▶ Brano di partenza
Il biografo ci informa ancora sulla sua sobrietà nelle cene che offriva e anche nel bere vino:

«Offriva di solito una cena di tre portate e quando la voleva molto abbondante, una di sei, senza eccessiva spesa ma con estrema cordialità. […] Gli piaceva moltissimo il vino di Rezia, ma raramente ne beveva durante il giorno. Quando aveva sete, invece di bere mangiava del pane inzuppato d’acqua fresca, o una fetta d’anguria, o un cespo di lattuga, oppure un frutto, fresco o conservato».

Anche Livio denuncia l’ingresso in Roma del simposio greco orientale come una delle manifestazioni di corruzione dei costumi morali a Roma.

«Il primo germe della corruzione straniera fu portato a Roma dall’esercito d’Asia. Furono quei soldati a introdurre a Roma letti di bronzo, tappeti preziosi, cortine e altri addobbi. […] Allora si aggiunsero ai banchetti ballerine e musiciste, suonatrici e persino intrattenimenti conviviali di animatori […]. Ma gli stessi banchetti cominciarono ad apprestarsi con una cura e una spesa maggiore».

Nonostante si tenti di moralizzare i costumi con leggi contro il lusso, persiste la ricerca dei piaceri della vita e di ricche libagioni. Al tempo di Tiberio, successore di Augusto, vive Apicio (14-37 d. C.), un patrizio gaudente e buongustaio, appassionato di particolarità gastronomiche, noto per un ricettario pervenuto non nella struttura originaria, nel quale si deducono le sue predilezioni per la selvaggina esotica; intratteneva infatti i suoi ospiti offrendo il pappagallo o i fenicotteri arrostiti, l’utero di scrofa ripieno, ghiri farciti.

▶ Compito da svolgere
Estrai dal brano sui banchetti nell'antica Roma il passo che va da «Nonostante si tenti» fino a «ripieno, ghiri farciti.» compreso. Copialo senza alcuna modifica.

▶ Estratti dei dati
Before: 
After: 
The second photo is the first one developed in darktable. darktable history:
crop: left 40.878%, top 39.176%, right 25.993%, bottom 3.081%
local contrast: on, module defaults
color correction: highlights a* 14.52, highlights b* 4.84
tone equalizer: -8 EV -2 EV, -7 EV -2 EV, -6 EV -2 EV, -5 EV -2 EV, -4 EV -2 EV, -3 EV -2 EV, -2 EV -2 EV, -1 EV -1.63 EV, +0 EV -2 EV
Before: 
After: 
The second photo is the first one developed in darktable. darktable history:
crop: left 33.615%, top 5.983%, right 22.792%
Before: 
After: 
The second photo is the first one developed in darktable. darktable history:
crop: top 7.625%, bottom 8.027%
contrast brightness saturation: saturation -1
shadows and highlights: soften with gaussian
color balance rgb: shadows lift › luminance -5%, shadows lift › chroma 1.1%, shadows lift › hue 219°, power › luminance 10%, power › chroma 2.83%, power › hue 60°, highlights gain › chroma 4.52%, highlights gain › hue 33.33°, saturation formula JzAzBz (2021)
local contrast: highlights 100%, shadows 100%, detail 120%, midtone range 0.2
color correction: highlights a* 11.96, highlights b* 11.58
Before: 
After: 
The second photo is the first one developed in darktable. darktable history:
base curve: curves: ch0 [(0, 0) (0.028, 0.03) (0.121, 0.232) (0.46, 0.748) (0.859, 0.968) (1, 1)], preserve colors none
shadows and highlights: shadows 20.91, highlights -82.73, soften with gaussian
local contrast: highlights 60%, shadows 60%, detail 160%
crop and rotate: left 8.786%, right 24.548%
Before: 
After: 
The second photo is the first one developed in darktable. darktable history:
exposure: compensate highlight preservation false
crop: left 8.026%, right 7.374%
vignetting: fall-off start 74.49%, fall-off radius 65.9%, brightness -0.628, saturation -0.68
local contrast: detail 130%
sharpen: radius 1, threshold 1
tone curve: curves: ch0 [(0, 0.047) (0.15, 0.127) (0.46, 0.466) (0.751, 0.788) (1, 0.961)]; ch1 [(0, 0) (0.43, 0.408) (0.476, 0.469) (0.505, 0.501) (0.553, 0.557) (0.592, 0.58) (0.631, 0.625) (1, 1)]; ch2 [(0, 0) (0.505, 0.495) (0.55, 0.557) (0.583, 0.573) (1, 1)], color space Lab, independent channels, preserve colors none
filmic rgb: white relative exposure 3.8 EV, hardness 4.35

▶ Soluzione del problema
Nonostante si tenti di moralizzare i costumi con leggi contro il lusso, persiste la ricerca dei piaceri della vita e di ricche libagioni. Al tempo di Tiberio, successore di Augusto, vive Apicio (14-37 d. C.), un patrizio gaudente e buongustaio, appassionato di particolarità gastronomiche, noto per un ricettario pervenuto non nella struttura originaria, nel quale si deducono le sue predilezioni per la selvaggina esotica; intratteneva infatti i suoi ospiti offrendo il pappagallo o i fenicotteri arrostiti, l’utero di scrofa ripieno, ghiri farciti.